TEXTE FOURNI:
Les observations écrites du défendeur

 

[28]           Les demandeurs cherchent à faire évaluer à nouveau les preuves et contestent les conclusions de fait de la Commission. Le défendeur allègue que la Cour n’a été saisie d’aucun élément prouvant que la Commission n’a pas tenu compte de toutes les preuves. Elle a analysé toutes les allégations et l'organisation de la protection publique au Mexique, ses points forts et ses lacunes. Il lui est loisible de décider de la valeur qu’elle accorde à chaque élément de preuve. Les demandeurs n’ont pas réfuté la présomption que la Commission a tenu compte de tous les éléments qui lui avaient été présentés.

 

[29]           Les demandeurs d’asile doivent fournir une preuve claire et convaincante de l’inaptitude de l’État à assurer leur protection. Il ne suffit pas qu’ils démontrent que l’État ne protège pas toujours efficacement des personnes se trouvant dans une situation semblable. Les omissions ou la corruption de quelques policiers ne suffisent pas à démontrer l’absence de protection de l’État. La Cour d’appel fédérale a conclu que le critère est le caractère adéquat de la protection plutôt que son efficacité proprement dite (voir Canada (Ministre de la Citoyenneté et de l’Immigration) c. Carrillo, 2008 CAF 94).

 

[30]           Selon le défendeur, la Cour a conclu dans plusieurs décisions récentes que le Mexique était en mesure de fournir une protection adéquate, même lorsque l’auteur des violences avait un rang élevé ou était un agent de l’État et dans les cas où il y avait eu violence conjugale contre une demanderesse (voir Flores c. Canada (Ministre de la Citoyenneté et de l'Immigration), 2008 CF 723). Le défendeur soutient qu’il faut appliquer la nouvelle norme, soit la raisonnabilité, aux conclusions sur la protection de l’État.

 

[31]           En l’espèce, la première fois que les demandeurs ont tenté de recourir à l'organisation étatique, ils ont assez bien réussi, mais ils ont décidé de ne pas y recourir quand la demanderesse principale a jugé que la réconciliation avec Romero n’allait pas fonctionner. Celle-ci n’a pas poursuivi la procédure de divorce. Après avoir examiné tous les faits puis analysé en détail les efforts du Mexique pour fournir une protection adéquate, c’est avec raison que la Commission a conclu comme elle l’a fait.

 

Analyse et décision

 

[32]           Première question

Quelle est la norme de contrôle applicable?

 

            Les arguments principaux des demandeurs soulèvent des questions sur la façon dont la Commission a appliqué le critère relatif à la protection de l’État et sur le fait que dans l'application de ce critère, elle a fait fi de la preuve. Une fois que le droit à l’égard de la présomption de la protection de l’État a été correctement énoncé, les décisions de la Commission reposeront essentiellement à mon avis sur des conclusions de fait ou des conclusions mixtes de fait et de droit. Le Parlement a confié ces décisions à la SPR et non aux cours de justice et, à ce titre, ces conclusions sont susceptibles de contrôle selon la norme de raisonnabilité.

CONSIGNE: Poursuivez la décision judiciaire sur la protection de l'État au Mexique à partir de sa dernière phrase, sans rien reprendre de ce qui précède.

DONNÉES D'ENTRÉE:
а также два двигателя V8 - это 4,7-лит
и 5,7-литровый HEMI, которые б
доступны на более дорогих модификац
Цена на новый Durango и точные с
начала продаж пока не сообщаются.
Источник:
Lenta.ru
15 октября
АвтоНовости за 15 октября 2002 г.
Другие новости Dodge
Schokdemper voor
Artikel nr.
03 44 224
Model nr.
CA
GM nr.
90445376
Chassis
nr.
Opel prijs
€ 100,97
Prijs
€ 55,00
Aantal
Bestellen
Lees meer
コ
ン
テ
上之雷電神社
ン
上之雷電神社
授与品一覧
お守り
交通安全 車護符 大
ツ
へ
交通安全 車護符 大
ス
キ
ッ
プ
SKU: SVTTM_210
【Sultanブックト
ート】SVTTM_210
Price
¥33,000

==

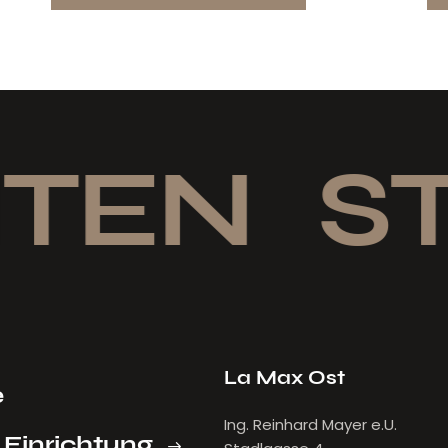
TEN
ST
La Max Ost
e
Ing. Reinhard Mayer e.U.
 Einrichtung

==

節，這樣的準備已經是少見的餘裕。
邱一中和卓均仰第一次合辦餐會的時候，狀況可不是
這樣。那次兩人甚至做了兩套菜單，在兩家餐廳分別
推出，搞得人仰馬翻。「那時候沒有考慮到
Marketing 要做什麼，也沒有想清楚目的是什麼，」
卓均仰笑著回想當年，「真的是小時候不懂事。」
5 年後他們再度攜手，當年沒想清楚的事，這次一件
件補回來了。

ZONE DE RÉPONSE:
 

[33]           Deuxième question

            La Commission a-t-elle commis une erreur susceptible de révision lorsqu’elle a conclu que la présomption de la protection de l’État n’avait pas été réfutée?

            La demanderesse principale a soutenu qu’il n’existait pas de protection de l’État adéquate pour son fils et pour elle-même.

 

[34]           La décision de la Commission donne à entendre que la demanderesse principale aurait dû retourner à la police au ministère public, puisque précédemment celle-ci avait proposé de l’aider, et donc que l’État la protégerait.

 

[35]           Il faut souligner que dans leur témoignage à propos de la protection de l’État, les demandeurs ont notamment déclaré ce qui suit :

                        [traduction]

COMMISSAIRE :       Dans ces divers endroits, quand il vous cherchait et qu’il est venu, avez-vous jamais pensé à aller voir la police de l’État?

 

REVENDICATRICE :             La police de l’État, la police de l’État, elle est pire que celle du district fédéral.

 

COMMISSAIRE :       Auparavant, quand vous avez été voir le CAVI, en décembre, janvier 2006 je crois, vous avez déclaré que votre mari vous avait dit qu’il allait prendre un avocat. En a-t-il jamais pris un?

 

REVENDICATRICE :             Je l’ignore. Je n’ai jamais reçu de document de quiconque.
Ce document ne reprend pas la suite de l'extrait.